3. Wachsende Verwundbarkeit und strukturelle Risiken
3.1 Von Nettoexporteur zu Nettoimporteur
Der Nettoimportabhängigkeitsindikator dokumentiert eine fundamentale Transformation: Im Jahr 2015 lag der Wert bei −22 % — die EU war also Nettoexporteur. Im Jahr 2025 stieg der Wert auf +56 % — die EU ist nun eindeutig Nettoimporteur. Die Verschiebung um 355 Prozentpunkte ist bemerkenswert und unterstreicht den Strukturwandel in diesem Marktsegment.
3.2 Zunehmende Handelsverflechtung
Die Handelsintensität stieg von 58 % auf 106 %, und die Exportneigung sogar von 46 % auf 120 %. Die Exportneigung über 100 % bedeutet, dass die EU mehr exportiert, als sie selbst produziert — ein Phänomen, das durch Re-Exporte und Handelsveredelung erklärbar ist. Die hohe Handelsintensität zeigt, dass dieser Markt stark globalisiert und exogenen Einflüssen ausgesetzt ist.
3.3 Preisschocks und Lieferkettenrisiken
Die Schockanalyse identifiziert einen signifikanten Preisschock bei den Importen aus China im Jahr 2022:
| Phase | Zeitraum | Menge (Ø t) | Preis (Ø €/t) | Preis vs. Basis |
|---|---|---|---|---|
| Basislinie | 2020–2021 | 71.657 | 11.191 | 100 % |
| Schock | 2022 | 65.715 | 13.691 | 122,3 % |
| Erholung | 2023–2024 | 77.177 | 12.531 | 112,0 % |
Im Jahr 2022 stiegen die chinesischen Importpreise um 22,3 %, während gleichzeitig die Mengen um 8,3 % sanken — ein klassisches Angebotsschockmuster, das wahrscheinlich mit den anhaltenden Lieferkettenstörungen nach der COVID-19-Pandemie und den steigenden Frachtkosten zusammenhängt. Die Mengen erholten sich 2023–2024, doch die Preise blieben dauerhaft über dem Vorkrisenniveau.
Auf der Exportseite wurden kleinere Schocks in Drittmärkten festgestellt — etwa in Australien (Preisanstieg 2020, +21,3 %) und in Bosnien-Herzegowina (Preisschock 2022, +142,9 %) — diese sind jedoch mengenmäßig von untergeordneter Bedeutung.
3.4 Zunehmende Importkonzentration als strategisches Risiko
Die steigende Importkonzentration (HHI) von 6.401 auf 8.341 stellt ein strategisches Risiko dar. Mit rund 91 % der Importe aus China ist die EU in dieser Warengruppe hochgradig von einem einzigen Lieferanten abhängig. Sollte es zu Handelskonflikten, Exportbeschränkungen oder geopolitischen Spannungen kommen, wären die europäischen Verbraucher und Händler unmittelbar betroffen.
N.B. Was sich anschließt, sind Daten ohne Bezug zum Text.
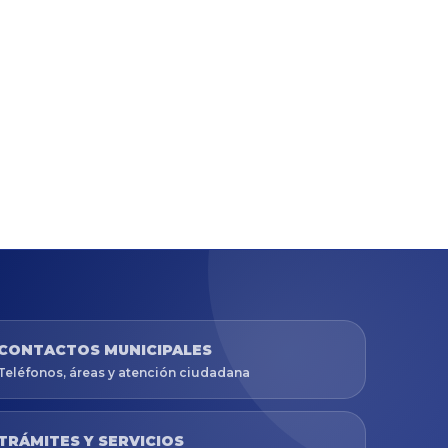
CONTACTOS MUNICIPALES
Teléfonos, áreas y atención ciudadana
TRÁMITES Y SERVICIOS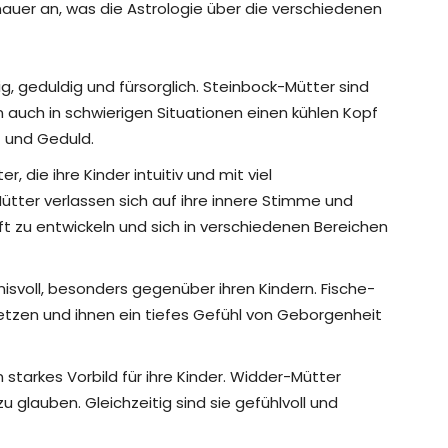
auer an, was die Astrologie über die verschiedenen
big, geduldig und fürsorglich. Steinbock-Mütter sind
n auch in schwierigen Situationen einen kühlen Kopf
t und Geduld.
er, die ihre Kinder intuitiv und mit viel
ter verlassen sich auf ihre innere Stimme und
raft zu entwickeln und sich in verschiedenen Bereichen
isvoll, besonders gegenüber ihren Kindern. Fische-
rsetzen und ihnen ein tiefes Gefühl von Geborgenheit
starkes Vorbild für ihre Kinder. Widder-Mütter
u glauben. Gleichzeitig sind sie gefühlvoll und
Demgegenüber steht eine positive Entwicklung auf der Exportseite: Die Exportkonzentration sank von 1.505 auf 1.224 (−18,6 %), was eine gesunde Diversifizierung der Absatzmärkte signalisiert. Die EU exportiert in ein breites Spektrum von Märkten — von Großbritannien über die USA und die Schweiz bis in die Türkei und nach Norwegen.
Schlussfolgerung
Die Analyse des EU-Außenhandels mit elektromechanischen Haushaltsgeräten (CN 850980) im Zeitraum 2015–2025 offenbart einen fundamentalen Strukturwandel. Die EU hat sich von einem leichten Nettoexporteur zu einem erheblichen Nettoimporteur entwickelt — die Nettoimportabhängigkeit stieg von −22 % auf +56 %. Dieser Wandel wird fast vollständig durch die massive Ausweitung der Importe aus China getrieben, das im Jahr 2025 rund 91 % der EU-Einfuhren in dieser Kategorie stellt.
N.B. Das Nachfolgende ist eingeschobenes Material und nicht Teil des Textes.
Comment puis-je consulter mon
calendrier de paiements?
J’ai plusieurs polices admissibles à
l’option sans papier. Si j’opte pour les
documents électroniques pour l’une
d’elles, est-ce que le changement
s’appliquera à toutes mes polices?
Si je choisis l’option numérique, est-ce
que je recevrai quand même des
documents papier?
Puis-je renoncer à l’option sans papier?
Gleichzeitig haben sich die EU-Exporte — insbesondere aus Deutschland, Ungarn und Polen — als widerstandsfähig erwiesen und neue Märkte in den USA, der Türkei und der Schweiz erschlossen. Die innereuropäische Produktionslandschaft hat sich zugunsten osteuropäischer Standorte verschoben.
Die zentralen Risiken liegen in der extrem hohen Importkonzentration auf China, der anfälligen globalen Lieferkettenstruktur und den bereits beobachteten Preisschocks. Für die europäische Handelspolitik stellt sich die Frage, ob eine Diversifizierung der Beschaffungsquellen — etwa durch Förderung von Lieferanten in Südostasien oder die Stärkung der innereuropäischen Produktion — strategisch geboten erscheint, um die Abhängigkeit von einem einzigen Lieferanten zu reduzieren.